Given the number of Fed speakers arguing for an early lift-off for rates amid more bad news on US consumer prices, we have brought forward our expectation of the first hike to March. That the Fed is increasingly ready to act fast to “nip inflation in the bud” is clear. However, calibrating the appropriate quantum of hikes which will be needed to bring inflation back to target is going to be tough for the central bank. Some of the current excess demand will probably spontaneously disappear given the change in the US fiscal stance, but the extent to which some of the past stimulus currently stored in the households’ savings overhang will ultimately support spending is impossible to predict. Meanwhile, some of the supply-side constraints will recede. Central banks always operate under uncertainty, but the lack of visibility is still unusual for the beginning of a tightening phase. This will trigger volatility.
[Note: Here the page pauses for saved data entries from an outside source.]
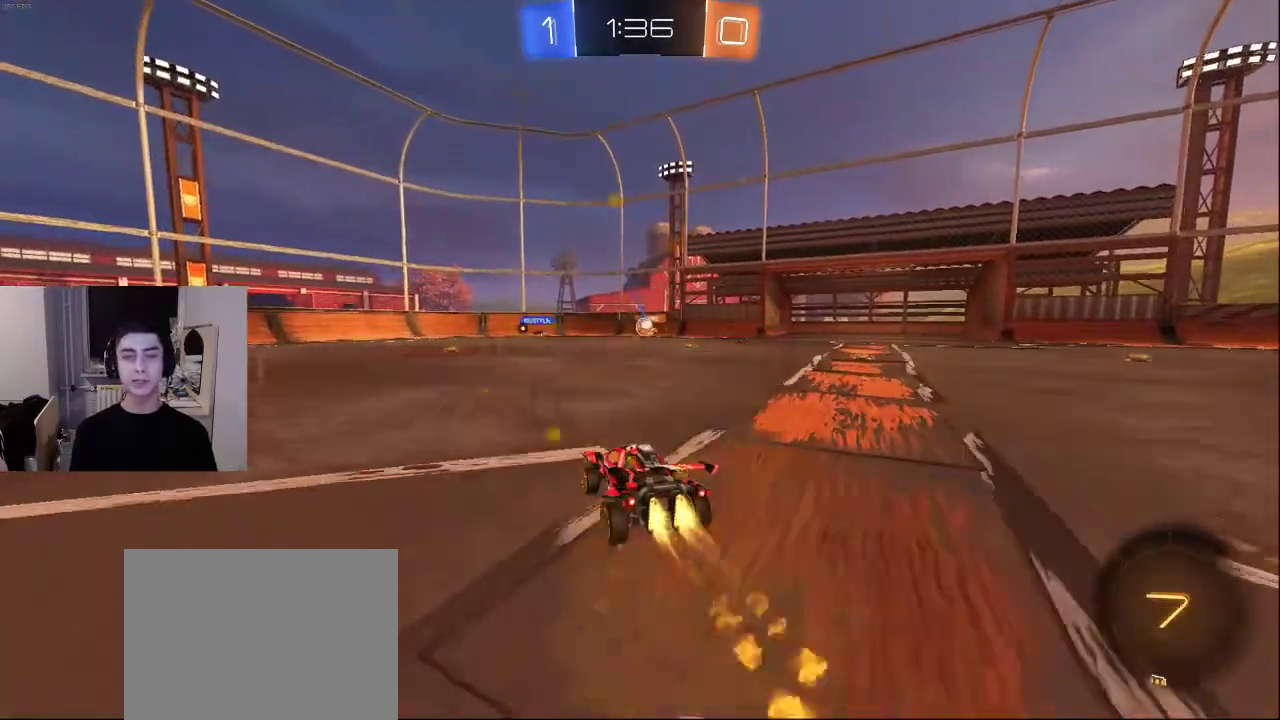
{"buttons": [], "left_stick": "center", "right_stick": "center", "events": [[117, "right_stick", "center"]]}
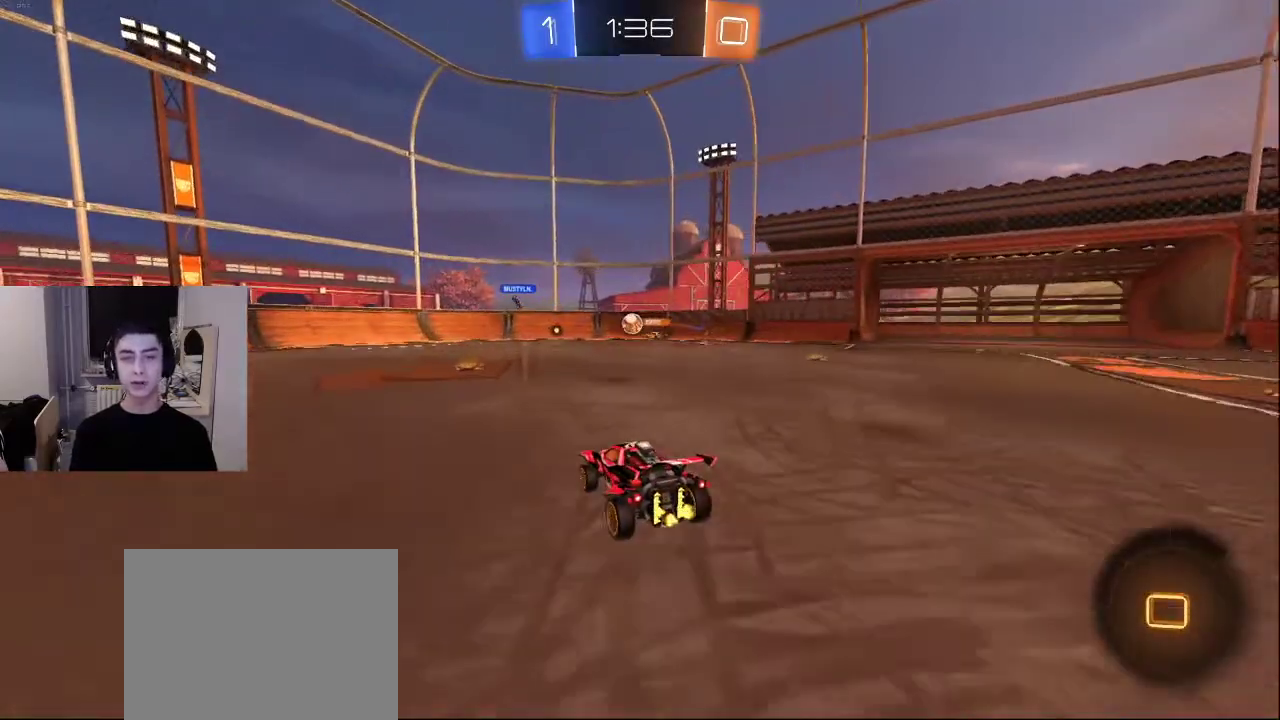
{"buttons": [], "left_stick": "center", "right_stick": "center", "events": [[350, "CROSS", "down"], [467, "CROSS", "up"]]}
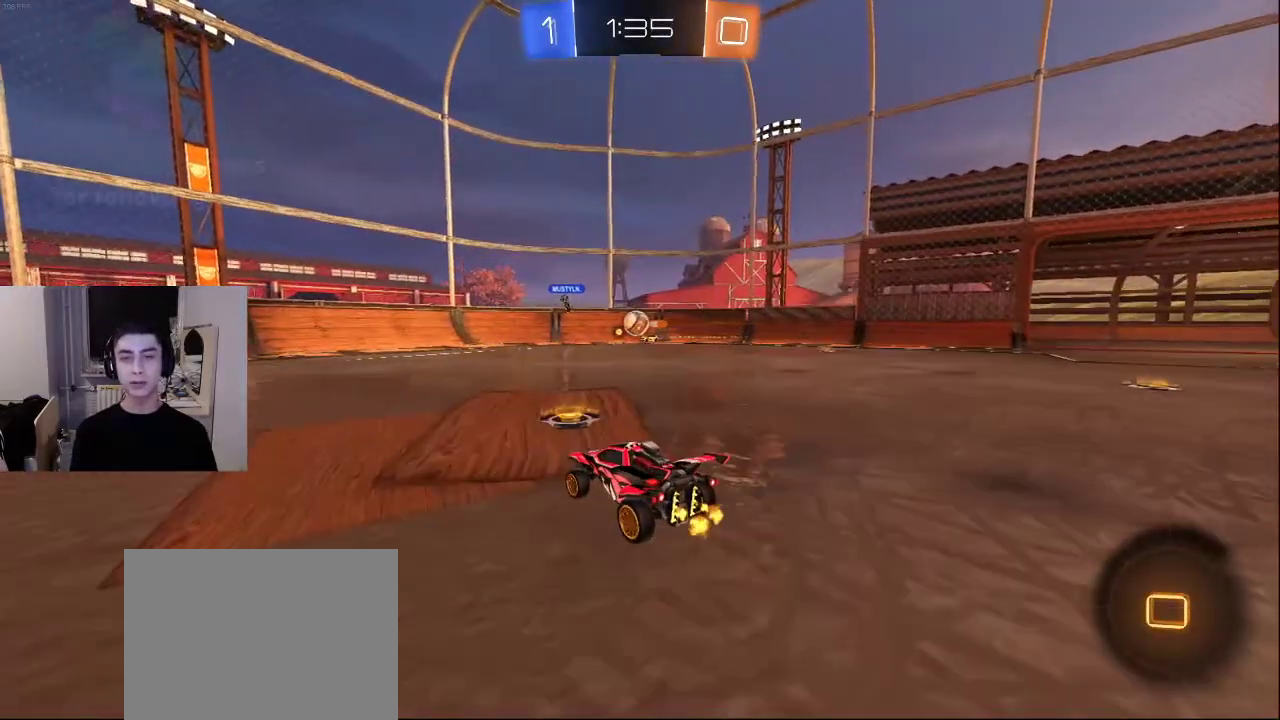
{"buttons": ["R2"], "left_stick": "down", "right_stick": "center", "events": [[17, "TRIANGLE", "down"], [33, "left_stick", "down"], [100, "TRIANGLE", "up"], [167, "TRIANGLE", "down"], [250, "TRIANGLE", "up"], [300, "TRIANGLE", "down"], [400, "TRIANGLE", "up"], [467, "R2", "down"]]}
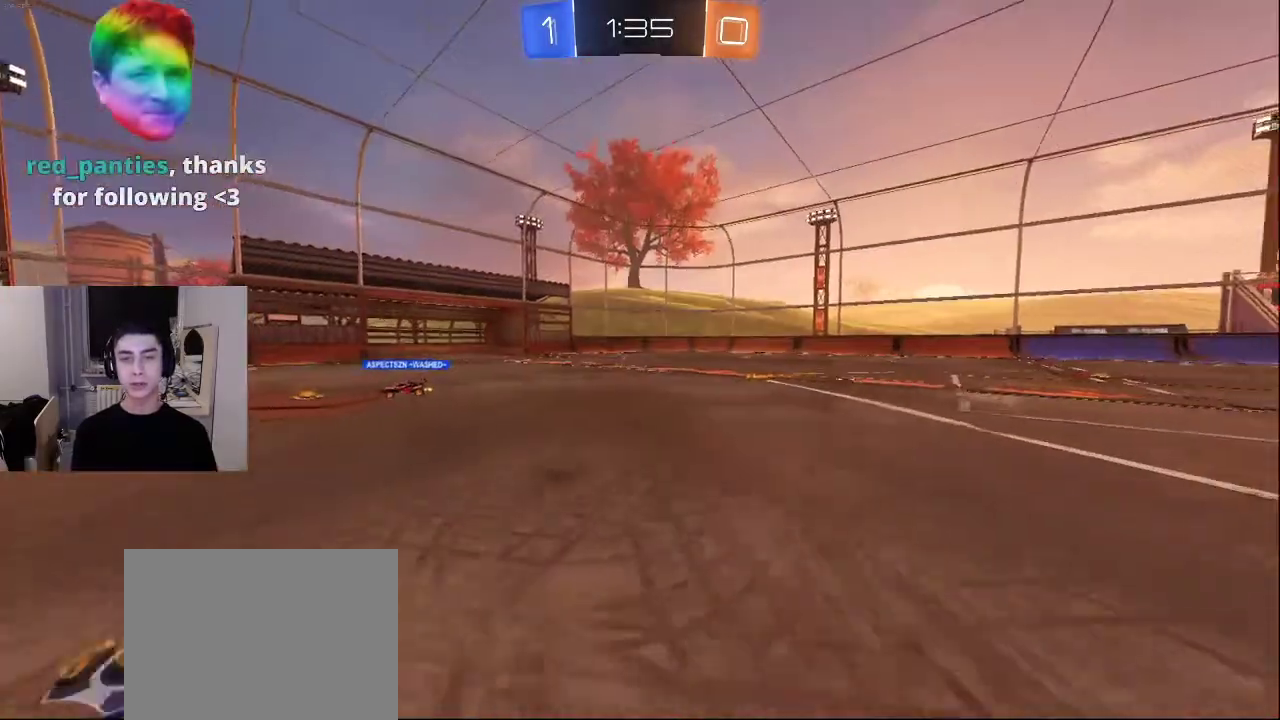
{"buttons": ["CROSS"], "left_stick": "down-left", "right_stick": "center", "events": [[50, "right_stick", "down-left"], [283, "left_stick", "down-left"], [383, "right_stick", "center"], [500, "CROSS", "down"], [500, "R2", "up"]]}
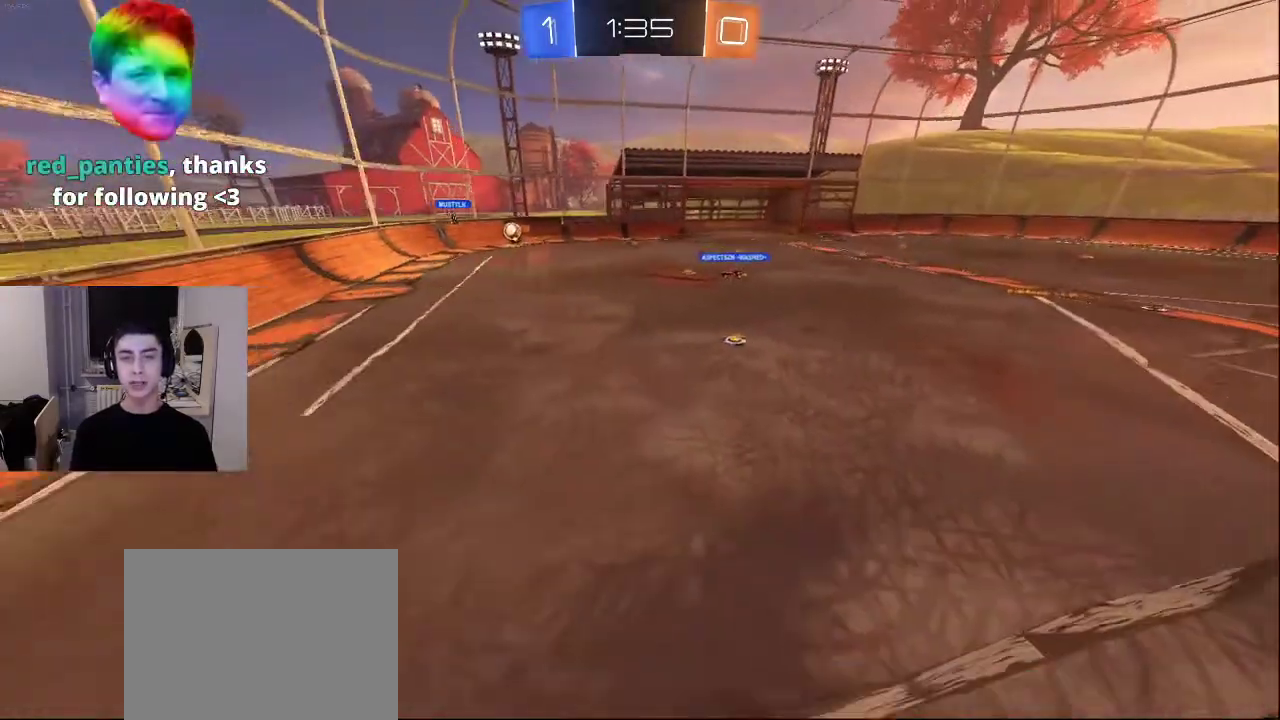
{"buttons": [], "left_stick": "up-left", "right_stick": "center", "events": [[117, "CROSS", "up"], [383, "left_stick", "up-left"]]}
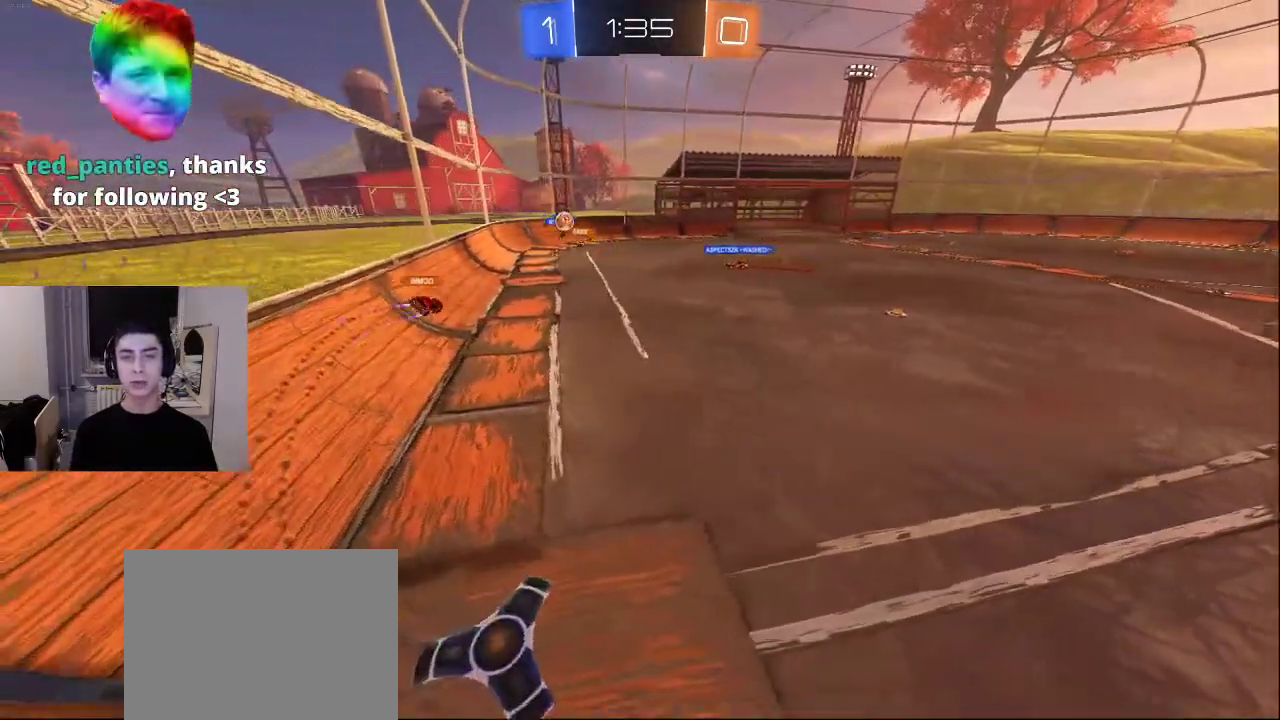
{"buttons": [], "left_stick": "up-left", "right_stick": "center", "events": [[217, "left_stick", "up"], [500, "left_stick", "up-left"]]}
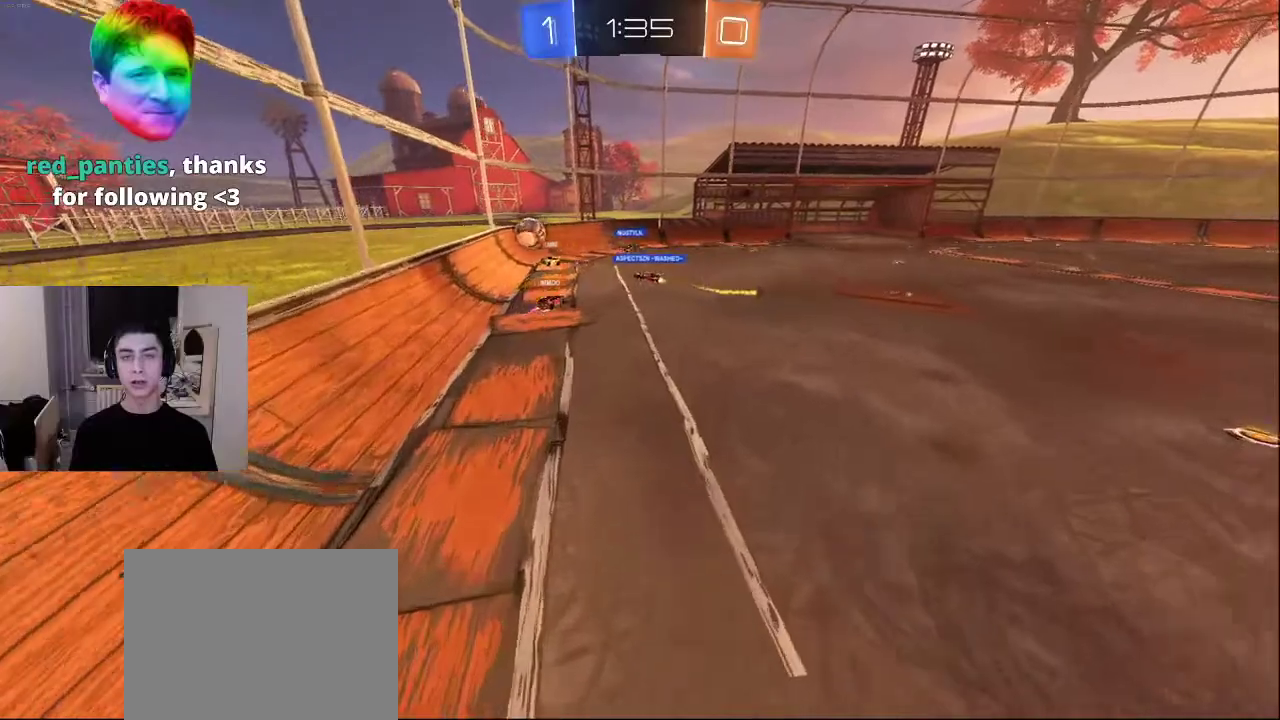
{"buttons": [], "left_stick": "up-left", "right_stick": "center", "events": [[267, "CROSS", "down"], [267, "left_stick", "center"], [333, "left_stick", "up"], [367, "CROSS", "up"], [483, "left_stick", "up-left"]]}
As higher long-term interest rates are also part of the Fed’s arsenal given their insistence on the reduction of its balance sheet, it’s tempting to look for factors which could counteract the impact of the monetary policy stance on the bond market. A resumption of the old “Bretton Woods 2.0” model is mentioned, with re-emerging large current account surpluses in China being recycled into purchases of Treasuries. We are not convinced. We think the policy agenda in Beijing is inconsistent with a large structural surplus in the medium-term. We also believe the Chinese official sector will continue to try to diversify away from dollar-denominated assets. Finally, Chinese financial flows have changed. The official sector is intermediating a smaller share of “excess dollars” in China. Private entities are playing a larger role, and they will probably behave like any other profit-seeking investor and wait to see if US yields have sufficiently risen before moving their currently massive deposits into bonds.
While the European bond market is affected by some contagion from the US, at least the monetary policy status quo prevails. This week we explore the discussion of the impact of the green transition on monetary policy by ECB board member Isabel Schnabel. We don’t share her optimism of the capacity of fiscal policy to redistribute a lot of the transition costs – which has a strong bearing on the ultimate impact on inflation and monetary policy – but she opened a key debate with her speech. However, this question is not for immediate consumption, which is consistent with quite a lot of “wait and see” at the ECB this year.